In the Republic, Plato also promotes eugenics—that is, the creation of a pure race. A “first principle” for rulers is “above all else, that there is nothing which [the rulers] should so anxiously guard, or of which they are to be such good guardians, as the purity of the race” (415b). The purity of the race is maintained through state-managed sexual activity—“the best of either sex should be united with the best as often, and the inferior with the inferior as seldom as possible.… Now these goings on must be kept secret which the rulers only know.… We shall have to invent some ingenious kind of lots which the less worthy may draw on each occasion of our bringing them together, and then they will accuse their own ill luck and not the rulers” (459d–460a).

Obviously, the nuclear family is abolished. Men, women, and children live communally (423a). Children are removed from their mothers soon after birth and raised and educated collectively. The City replaces parents and their contemporaries become their brothers and sisters (414d). The purpose is to create a single extended family—the City itself. In this way, the individual will presumably become loyal to and reliant on the City, thereby eliminating competitiveness between the City and family.

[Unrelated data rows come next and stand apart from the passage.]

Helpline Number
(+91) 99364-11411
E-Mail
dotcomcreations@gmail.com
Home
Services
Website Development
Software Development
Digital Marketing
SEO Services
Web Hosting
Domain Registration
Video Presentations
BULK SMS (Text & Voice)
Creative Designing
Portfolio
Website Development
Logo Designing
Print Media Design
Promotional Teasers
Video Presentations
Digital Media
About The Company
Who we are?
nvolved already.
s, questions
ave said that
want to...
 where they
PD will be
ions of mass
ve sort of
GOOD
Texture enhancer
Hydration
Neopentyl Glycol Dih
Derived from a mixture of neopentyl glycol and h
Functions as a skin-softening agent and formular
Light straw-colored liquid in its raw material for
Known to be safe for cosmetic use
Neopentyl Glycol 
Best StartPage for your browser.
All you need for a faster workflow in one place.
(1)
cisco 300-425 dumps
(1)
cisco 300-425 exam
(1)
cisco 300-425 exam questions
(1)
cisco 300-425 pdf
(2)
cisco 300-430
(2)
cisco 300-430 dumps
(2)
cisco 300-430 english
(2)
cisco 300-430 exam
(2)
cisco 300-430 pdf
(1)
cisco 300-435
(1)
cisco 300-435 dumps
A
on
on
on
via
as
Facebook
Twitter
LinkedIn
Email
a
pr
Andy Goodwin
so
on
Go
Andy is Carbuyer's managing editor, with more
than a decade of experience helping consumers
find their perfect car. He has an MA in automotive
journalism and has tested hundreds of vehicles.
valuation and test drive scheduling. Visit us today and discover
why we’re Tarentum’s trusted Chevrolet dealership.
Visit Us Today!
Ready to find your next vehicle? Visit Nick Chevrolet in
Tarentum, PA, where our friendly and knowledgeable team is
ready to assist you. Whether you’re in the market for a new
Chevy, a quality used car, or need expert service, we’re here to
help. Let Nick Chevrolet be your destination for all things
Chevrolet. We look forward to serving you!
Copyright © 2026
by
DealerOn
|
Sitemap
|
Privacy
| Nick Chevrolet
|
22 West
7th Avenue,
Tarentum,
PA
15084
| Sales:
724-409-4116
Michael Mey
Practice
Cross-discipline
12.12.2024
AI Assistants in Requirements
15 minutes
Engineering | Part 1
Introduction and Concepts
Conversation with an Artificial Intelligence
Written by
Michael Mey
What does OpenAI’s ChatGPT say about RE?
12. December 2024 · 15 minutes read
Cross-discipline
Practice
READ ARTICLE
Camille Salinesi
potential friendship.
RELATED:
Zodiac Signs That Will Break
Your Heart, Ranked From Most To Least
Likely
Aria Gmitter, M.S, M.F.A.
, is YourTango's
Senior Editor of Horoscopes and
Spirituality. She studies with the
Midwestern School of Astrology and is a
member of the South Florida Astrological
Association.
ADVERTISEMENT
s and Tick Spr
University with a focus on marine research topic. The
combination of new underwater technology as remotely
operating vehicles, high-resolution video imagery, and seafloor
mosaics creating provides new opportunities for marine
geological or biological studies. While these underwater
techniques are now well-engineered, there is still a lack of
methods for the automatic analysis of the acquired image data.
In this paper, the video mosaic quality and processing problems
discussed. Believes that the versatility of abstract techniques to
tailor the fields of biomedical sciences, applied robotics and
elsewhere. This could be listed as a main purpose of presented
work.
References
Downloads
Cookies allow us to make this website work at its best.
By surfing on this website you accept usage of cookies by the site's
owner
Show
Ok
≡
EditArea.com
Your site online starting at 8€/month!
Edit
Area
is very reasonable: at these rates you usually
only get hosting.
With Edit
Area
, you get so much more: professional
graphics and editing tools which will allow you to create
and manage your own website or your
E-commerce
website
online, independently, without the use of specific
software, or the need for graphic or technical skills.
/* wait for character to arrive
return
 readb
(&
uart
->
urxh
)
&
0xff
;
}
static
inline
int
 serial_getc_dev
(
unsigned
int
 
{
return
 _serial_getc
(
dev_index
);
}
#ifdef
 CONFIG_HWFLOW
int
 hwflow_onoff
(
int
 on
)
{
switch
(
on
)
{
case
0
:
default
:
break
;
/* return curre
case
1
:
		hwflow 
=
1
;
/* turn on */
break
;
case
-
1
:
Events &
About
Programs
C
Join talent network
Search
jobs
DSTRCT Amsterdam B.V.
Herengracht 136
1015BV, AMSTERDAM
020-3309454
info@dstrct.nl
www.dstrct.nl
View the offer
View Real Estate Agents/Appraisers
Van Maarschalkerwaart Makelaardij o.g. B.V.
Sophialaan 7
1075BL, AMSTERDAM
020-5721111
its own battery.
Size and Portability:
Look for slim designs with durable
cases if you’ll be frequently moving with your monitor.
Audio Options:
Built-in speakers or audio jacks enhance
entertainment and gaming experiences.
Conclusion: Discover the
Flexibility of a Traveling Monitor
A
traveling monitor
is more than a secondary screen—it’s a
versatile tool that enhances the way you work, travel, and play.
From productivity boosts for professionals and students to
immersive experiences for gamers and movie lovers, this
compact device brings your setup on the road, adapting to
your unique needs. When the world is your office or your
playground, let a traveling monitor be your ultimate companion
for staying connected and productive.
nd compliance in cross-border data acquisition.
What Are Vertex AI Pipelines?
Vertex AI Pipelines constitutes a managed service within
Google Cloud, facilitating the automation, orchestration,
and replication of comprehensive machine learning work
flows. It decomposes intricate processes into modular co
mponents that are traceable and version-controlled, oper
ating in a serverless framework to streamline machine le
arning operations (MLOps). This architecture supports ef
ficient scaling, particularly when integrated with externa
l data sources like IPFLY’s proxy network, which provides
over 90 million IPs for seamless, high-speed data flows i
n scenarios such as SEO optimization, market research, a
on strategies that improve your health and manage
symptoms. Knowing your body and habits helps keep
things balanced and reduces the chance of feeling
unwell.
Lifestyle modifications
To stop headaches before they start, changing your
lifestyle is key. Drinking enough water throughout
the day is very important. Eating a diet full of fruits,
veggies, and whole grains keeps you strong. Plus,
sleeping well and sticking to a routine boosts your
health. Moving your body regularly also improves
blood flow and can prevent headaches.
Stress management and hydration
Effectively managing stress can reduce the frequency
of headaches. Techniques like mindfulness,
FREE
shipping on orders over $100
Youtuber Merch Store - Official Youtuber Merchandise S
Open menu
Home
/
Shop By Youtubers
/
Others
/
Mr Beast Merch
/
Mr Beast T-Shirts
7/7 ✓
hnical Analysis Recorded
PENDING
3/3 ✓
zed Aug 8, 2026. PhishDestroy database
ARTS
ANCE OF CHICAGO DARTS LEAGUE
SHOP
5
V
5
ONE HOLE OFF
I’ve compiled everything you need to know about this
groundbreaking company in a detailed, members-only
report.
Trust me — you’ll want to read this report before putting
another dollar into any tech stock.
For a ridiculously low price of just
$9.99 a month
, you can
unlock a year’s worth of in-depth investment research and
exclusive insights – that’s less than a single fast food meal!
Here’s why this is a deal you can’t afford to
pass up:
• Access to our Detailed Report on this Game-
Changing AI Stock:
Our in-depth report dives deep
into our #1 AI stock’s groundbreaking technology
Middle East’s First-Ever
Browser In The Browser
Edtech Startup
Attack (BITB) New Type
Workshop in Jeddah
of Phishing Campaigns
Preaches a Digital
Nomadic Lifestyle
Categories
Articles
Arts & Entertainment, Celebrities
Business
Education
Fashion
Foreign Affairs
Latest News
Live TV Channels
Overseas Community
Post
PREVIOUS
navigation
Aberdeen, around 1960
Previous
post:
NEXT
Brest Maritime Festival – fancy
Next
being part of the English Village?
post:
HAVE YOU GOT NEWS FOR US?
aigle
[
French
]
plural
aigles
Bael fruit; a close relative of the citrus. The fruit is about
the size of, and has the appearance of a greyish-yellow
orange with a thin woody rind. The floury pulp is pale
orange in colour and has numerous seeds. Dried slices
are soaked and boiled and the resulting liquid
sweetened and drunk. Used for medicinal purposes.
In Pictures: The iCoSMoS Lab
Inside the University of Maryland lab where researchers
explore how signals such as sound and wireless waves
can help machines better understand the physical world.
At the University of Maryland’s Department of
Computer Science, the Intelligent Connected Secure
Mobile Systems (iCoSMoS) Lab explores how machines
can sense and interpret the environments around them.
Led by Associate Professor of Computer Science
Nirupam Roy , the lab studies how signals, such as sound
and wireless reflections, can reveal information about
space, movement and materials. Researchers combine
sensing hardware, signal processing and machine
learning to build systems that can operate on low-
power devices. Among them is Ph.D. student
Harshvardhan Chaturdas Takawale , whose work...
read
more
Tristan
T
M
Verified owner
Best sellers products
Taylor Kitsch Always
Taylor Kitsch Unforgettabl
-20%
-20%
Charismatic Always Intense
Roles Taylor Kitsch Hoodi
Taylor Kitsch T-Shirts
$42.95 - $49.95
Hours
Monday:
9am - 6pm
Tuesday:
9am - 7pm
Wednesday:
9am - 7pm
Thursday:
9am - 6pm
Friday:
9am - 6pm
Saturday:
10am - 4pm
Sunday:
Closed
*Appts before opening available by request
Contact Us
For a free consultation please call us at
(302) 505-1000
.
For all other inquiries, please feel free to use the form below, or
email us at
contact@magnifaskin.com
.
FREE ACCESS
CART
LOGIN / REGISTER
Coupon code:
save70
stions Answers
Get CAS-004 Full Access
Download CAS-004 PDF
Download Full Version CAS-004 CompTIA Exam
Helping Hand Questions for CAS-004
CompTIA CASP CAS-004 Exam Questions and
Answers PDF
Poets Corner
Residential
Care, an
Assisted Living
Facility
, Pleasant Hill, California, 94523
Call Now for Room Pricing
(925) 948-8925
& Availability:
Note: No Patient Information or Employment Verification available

Plato argues that private property has the potential of corrupting the Guardians, who are to act solely in the City’s best interests. Therefore, they are to own no property. Plato writes: “Then now let us consider what will be their way of life, if they are to realize our idea of them. In the first place, none of them should have any property of his beyond what is absolutely necessary; neither should they have a private house or store closed against anyone who has a mind to enter; their provisions should be only such as are required by trained warriors, who are men of temperance and courage; they should agree to receive from the citizens a fixed rate of pay, enough to meet the expenses of the year and no more; and they will go to mess and live together like soldiers in camp.…” (416d–e)

The purpose of “both the community of property and the community of families … tend[s] to make them more truly Guardians; they will not tear the City in pieces by differing about ‘mine’ and ‘not mine’; each man dragging any acquisition which he has made into a separate house of his own, where he has a separate wife and children and private pains and pleasures; but all will be affected as far as may be by the same wife and children and private pleasures and pains because they are all of one opinion about what is near and dear to them, and therefore they all tend toward a common end.… And as they have nothing but their persons which they can call their own, suits and complaint will have no existence among them; they will be delivered from all those quarrels of which money or children or relations are the occasion” (464d–e).

Indoctrination is also crucial to controlling the citizenry. The City consists of a comprehensive “education” system.” In addition to the “noble lie,” censorship is widely practiced. For example, myths and music are suppressed to avoid any stories where authority is challenged or the Guardians are presented as anything other than good (379c). The style of music is regulated. Only certain modes and rhythms are approved, for “rhythm and harmony most of all insinuate themselves into the inner most part of the soul and most vigorously lay hold of it” (401d). Freedom of expression is banned for the Ideal City’s health is more important than self-expression.